What you should do
Convert the lines below into a numbered list, leaving out any blank lines.

### Material

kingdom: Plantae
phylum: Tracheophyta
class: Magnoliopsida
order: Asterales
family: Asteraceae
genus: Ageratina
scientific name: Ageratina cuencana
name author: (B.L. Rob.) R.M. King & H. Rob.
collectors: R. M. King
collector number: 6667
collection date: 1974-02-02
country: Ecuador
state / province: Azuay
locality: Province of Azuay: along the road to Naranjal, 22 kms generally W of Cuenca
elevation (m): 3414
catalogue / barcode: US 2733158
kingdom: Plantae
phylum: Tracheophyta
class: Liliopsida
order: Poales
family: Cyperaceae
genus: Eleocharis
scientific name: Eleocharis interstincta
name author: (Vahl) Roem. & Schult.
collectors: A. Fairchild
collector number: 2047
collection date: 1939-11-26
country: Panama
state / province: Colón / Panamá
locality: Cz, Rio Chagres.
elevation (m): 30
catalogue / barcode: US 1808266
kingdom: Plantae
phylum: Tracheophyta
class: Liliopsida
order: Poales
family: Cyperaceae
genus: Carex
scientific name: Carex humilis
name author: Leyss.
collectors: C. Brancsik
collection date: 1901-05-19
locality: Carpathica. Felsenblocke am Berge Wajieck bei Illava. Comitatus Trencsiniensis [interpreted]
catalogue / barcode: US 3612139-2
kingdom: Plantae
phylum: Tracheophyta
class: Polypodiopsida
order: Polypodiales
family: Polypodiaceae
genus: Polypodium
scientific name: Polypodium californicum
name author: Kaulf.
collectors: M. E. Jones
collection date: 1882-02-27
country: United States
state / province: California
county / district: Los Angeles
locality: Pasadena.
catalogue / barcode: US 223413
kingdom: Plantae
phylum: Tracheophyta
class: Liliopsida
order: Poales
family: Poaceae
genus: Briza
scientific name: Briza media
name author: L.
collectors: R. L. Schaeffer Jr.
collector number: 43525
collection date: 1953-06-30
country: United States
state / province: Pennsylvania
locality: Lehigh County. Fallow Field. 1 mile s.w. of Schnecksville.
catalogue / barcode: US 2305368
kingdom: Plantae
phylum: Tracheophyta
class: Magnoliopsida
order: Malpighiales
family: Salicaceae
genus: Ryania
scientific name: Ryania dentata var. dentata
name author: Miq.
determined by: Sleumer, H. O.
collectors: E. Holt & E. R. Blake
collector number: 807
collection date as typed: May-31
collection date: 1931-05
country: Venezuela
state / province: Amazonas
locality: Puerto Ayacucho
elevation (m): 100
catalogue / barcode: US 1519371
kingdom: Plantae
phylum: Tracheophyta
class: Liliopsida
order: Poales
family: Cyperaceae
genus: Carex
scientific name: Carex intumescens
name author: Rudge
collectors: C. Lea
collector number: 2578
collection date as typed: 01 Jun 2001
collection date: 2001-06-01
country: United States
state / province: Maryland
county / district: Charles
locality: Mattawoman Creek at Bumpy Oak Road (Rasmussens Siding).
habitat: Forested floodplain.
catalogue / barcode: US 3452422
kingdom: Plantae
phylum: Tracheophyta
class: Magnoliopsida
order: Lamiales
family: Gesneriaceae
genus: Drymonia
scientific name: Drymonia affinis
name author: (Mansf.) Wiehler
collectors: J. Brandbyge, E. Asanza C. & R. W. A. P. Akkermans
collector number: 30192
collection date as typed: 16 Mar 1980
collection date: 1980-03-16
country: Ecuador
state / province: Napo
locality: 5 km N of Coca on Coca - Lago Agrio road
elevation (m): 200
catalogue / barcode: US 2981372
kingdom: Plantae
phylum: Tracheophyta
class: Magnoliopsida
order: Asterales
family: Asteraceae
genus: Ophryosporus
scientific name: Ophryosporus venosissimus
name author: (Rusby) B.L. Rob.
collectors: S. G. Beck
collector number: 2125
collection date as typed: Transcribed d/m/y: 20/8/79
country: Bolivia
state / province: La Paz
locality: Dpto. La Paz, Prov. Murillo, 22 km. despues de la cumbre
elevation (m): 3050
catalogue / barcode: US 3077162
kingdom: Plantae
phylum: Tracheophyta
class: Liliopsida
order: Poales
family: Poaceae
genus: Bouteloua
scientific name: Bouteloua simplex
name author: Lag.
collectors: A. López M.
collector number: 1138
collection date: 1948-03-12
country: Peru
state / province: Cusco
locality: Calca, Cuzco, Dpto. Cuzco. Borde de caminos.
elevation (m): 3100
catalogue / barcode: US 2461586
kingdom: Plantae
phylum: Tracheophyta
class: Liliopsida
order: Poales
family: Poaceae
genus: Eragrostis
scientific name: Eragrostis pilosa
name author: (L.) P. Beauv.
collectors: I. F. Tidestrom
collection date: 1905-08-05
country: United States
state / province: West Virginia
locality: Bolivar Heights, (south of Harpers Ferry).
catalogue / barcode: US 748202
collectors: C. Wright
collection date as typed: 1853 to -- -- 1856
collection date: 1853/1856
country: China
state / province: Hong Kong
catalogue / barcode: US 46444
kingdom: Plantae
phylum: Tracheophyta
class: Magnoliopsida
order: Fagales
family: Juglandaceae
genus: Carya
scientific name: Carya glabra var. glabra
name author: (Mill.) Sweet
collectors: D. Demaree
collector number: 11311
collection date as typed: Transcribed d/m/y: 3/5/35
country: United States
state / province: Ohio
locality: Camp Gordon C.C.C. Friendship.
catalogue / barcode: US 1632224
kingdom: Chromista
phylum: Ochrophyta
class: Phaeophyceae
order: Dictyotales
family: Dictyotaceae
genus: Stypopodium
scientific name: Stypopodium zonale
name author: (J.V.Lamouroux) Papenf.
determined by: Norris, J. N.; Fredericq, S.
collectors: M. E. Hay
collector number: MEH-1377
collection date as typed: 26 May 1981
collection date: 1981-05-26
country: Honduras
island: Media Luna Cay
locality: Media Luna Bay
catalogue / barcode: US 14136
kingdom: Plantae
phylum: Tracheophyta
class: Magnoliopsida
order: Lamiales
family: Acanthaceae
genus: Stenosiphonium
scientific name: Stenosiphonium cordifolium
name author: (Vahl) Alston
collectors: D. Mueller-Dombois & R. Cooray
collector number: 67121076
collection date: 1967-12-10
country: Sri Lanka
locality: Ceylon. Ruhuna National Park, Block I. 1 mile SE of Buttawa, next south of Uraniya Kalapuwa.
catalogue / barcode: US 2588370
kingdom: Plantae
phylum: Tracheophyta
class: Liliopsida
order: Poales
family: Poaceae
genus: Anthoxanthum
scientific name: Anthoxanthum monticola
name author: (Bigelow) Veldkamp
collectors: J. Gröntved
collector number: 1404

######

Answer to the problem
1. kingdom: Plantae
2. phylum: Tracheophyta
3. class: Magnoliopsida
4. order: Asterales
5. family: Asteraceae
6. genus: Ageratina
7. scientific name: Ageratina cuencana
8. name author: (B.L. Rob.) R.M. King & H. Rob.
9. collectors: R. M. King
10. collector number: 6667
11. collection date: 1974-02-02
12. country: Ecuador
13. state / province: Azuay
14. locality: Province of Azuay: along the road to Naranjal, 22 kms generally W of Cuenca
15. elevation (m): 3414
16. catalogue / barcode: US 2733158
17. kingdom: Plantae
18. phylum: Tracheophyta
19. class: Liliopsida
20. order: Poales
21. family: Cyperaceae
22. genus: Eleocharis
23. scientific name: Eleocharis interstincta
24. name author: (Vahl) Roem. & Schult.
25. collectors: A. Fairchild
26. collector number: 2047
27. collection date: 1939-11-26
28. country: Panama
29. state / province: Colón / Panamá
30. locality: Cz, Rio Chagres.
31. elevation (m): 30
32. catalogue / barcode: US 1808266
33. kingdom: Plantae
34. phylum: Tracheophyta
35. class: Liliopsida
36. order: Poales
37. family: Cyperaceae
38. genus: Carex
39. scientific name: Carex humilis
40. name author: Leyss.
41. collectors: C. Brancsik
42. collection date: 1901-05-19
43. locality: Carpathica. Felsenblocke am Berge Wajieck bei Illava. Comitatus Trencsiniensis [interpreted]
44. catalogue / barcode: US 3612139-2
45. kingdom: Plantae
46. phylum: Tracheophyta
47. class: Polypodiopsida
48. order: Polypodiales
49. family: Polypodiaceae
50. genus: Polypodium
51. scientific name: Polypodium californicum
52. name author: Kaulf.
53. collectors: M. E. Jones
54. collection date: 1882-02-27
55. country: United States
56. state / province: California
57. county / district: Los Angeles
58. locality: Pasadena.
59. catalogue / barcode: US 223413
60. kingdom: Plantae
61. phylum: Tracheophyta
62. class: Liliopsida
63. order: Poales
64. family: Poaceae
65. genus: Briza
66. scientific name: Briza media
67. name author: L.
68. collectors: R. L. Schaeffer Jr.
69. collector number: 43525
70. collection date: 1953-06-30
71. country: United States
72. state / province: Pennsylvania
73. locality: Lehigh County. Fallow Field. 1 mile s.w. of Schnecksville.
74. catalogue / barcode: US 2305368
75. kingdom: Plantae
76. phylum: Tracheophyta
77. class: Magnoliopsida
78. order: Malpighiales
79. family: Salicaceae
80. genus: Ryania
81. scientific name: Ryania dentata var. dentata
82. name author: Miq.
83. determined by: Sleumer, H. O.
84. collectors: E. Holt & E. R. Blake
85. collector number: 807
86. collection date as typed: May-31
87. collection date: 1931-05
88. country: Venezuela
89. state / province: Amazonas
90. locality: Puerto Ayacucho
91. elevation (m): 100
92. catalogue / barcode: US 1519371
93. kingdom: Plantae
94. phylum: Tracheophyta
95. class: Liliopsida
96. order: Poales
97. family: Cyperaceae
98. genus: Carex
99. scientific name: Carex intumescens
100. name author: Rudge
101. collectors: C. Lea
102. collector number: 2578
103. collection date as typed: 01 Jun 2001
104. collection date: 2001-06-01
105. country: United States
106. state / province: Maryland
107. county / district: Charles
108. locality: Mattawoman Creek at Bumpy Oak Road (Rasmussens Siding).
109. habitat: Forested floodplain.
110. catalogue / barcode: US 3452422
111. kingdom: Plantae
112. phylum: Tracheophyta
113. class: Magnoliopsida
114. order: Lamiales
115. family: Gesneriaceae
116. genus: Drymonia
117. scientific name: Drymonia affinis
118. name author: (Mansf.) Wiehler
119. collectors: J. Brandbyge, E. Asanza C. & R. W. A. P. Akkermans
120. collector number: 30192
121. collection date as typed: 16 Mar 1980
122. collection date: 1980-03-16
123. country: Ecuador
124. state / province: Napo
125. locality: 5 km N of Coca on Coca - Lago Agrio road
126. elevation (m): 200
127. catalogue / barcode: US 2981372
128. kingdom: Plantae
129. phylum: Tracheophyta
130. class: Magnoliopsida
131. order: Asterales
132. family: Asteraceae
133. genus: Ophryosporus
134. scientific name: Ophryosporus venosissimus
135. name author: (Rusby) B.L. Rob.
136. collectors: S. G. Beck
137. collector number: 2125
138. collection date as typed: Transcribed d/m/y: 20/8/79
139. country: Bolivia
140. state / province: La Paz
141. locality: Dpto. La Paz, Prov. Murillo, 22 km. despues de la cumbre
142. elevation (m): 3050
143. catalogue / barcode: US 3077162
144. kingdom: Plantae
145. phylum: Tracheophyta
146. class: Liliopsida
147. order: Poales
148. family: Poaceae
149. genus: Bouteloua
150. scientific name: Bouteloua simplex
151. name author: Lag.
152. collectors: A. López M.
153. collector number: 1138
154. collection date: 1948-03-12
155. country: Peru
156. state / province: Cusco
157. locality: Calca, Cuzco, Dpto. Cuzco. Borde de caminos.
158. elevation (m): 3100
159. catalogue / barcode: US 2461586
160. kingdom: Plantae
161. phylum: Tracheophyta
162. class: Liliopsida
163. order: Poales
164. family: Poaceae
165. genus: Eragrostis
166. scientific name: Eragrostis pilosa
167. name author: (L.) P. Beauv.
168. collectors: I. F. Tidestrom
169. collection date: 1905-08-05
170. country: United States
171. state / province: West Virginia
172. locality: Bolivar Heights, (south of Harpers Ferry).
173. catalogue / barcode: US 748202
174. collectors: C. Wright
175. collection date as typed: 1853 to -- -- 1856
176. collection date: 1853/1856
177. country: China
178. state / province: Hong Kong
179. catalogue / barcode: US 46444
180. kingdom: Plantae
181. phylum: Tracheophyta
182. class: Magnoliopsida
183. order: Fagales
184. family: Juglandaceae
185. genus: Carya
186. scientific name: Carya glabra var. glabra
187. name author: (Mill.) Sweet
188. collectors: D. Demaree
189. collector number: 11311
190. collection date as typed: Transcribed d/m/y: 3/5/35
191. country: United States
192. state / province: Ohio
193. locality: Camp Gordon C.C.C. Friendship.
194. catalogue / barcode: US 1632224
195. kingdom: Chromista
196. phylum: Ochrophyta
197. class: Phaeophyceae
198. order: Dictyotales
199. family: Dictyotaceae
200. genus: Stypopodium
201. scientific name: Stypopodium zonale
202. name author: (J.V.Lamouroux) Papenf.
203. determined by: Norris, J. N.; Fredericq, S.
204. collectors: M. E. Hay
205. collector number: MEH-1377
206. collection date as typed: 26 May 1981
207. collection date: 1981-05-26
208. country: Honduras
209. island: Media Luna Cay
210. locality: Media Luna Bay
211. catalogue / barcode: US 14136
212. kingdom: Plantae
213. phylum: Tracheophyta
214. class: Magnoliopsida
215. order: Lamiales
216. family: Acanthaceae
217. genus: Stenosiphonium
218. scientific name: Stenosiphonium cordifolium
219. name author: (Vahl) Alston
220. collectors: D. Mueller-Dombois & R. Cooray
221. collector number: 67121076
222. collection date: 1967-12-10
223. country: Sri Lanka
224. locality: Ceylon. Ruhuna National Park, Block I. 1 mile SE of Buttawa, next south of Uraniya Kalapuwa.
225. catalogue / barcode: US 2588370
226. kingdom: Plantae
227. phylum: Tracheophyta
228. class: Liliopsida
229. order: Poales
230. family: Poaceae
231. genus: Anthoxanthum
232. scientific name: Anthoxanthum monticola
233. name author: (Bigelow) Veldkamp
234. collectors: J. Gröntved
235. collector number: 1404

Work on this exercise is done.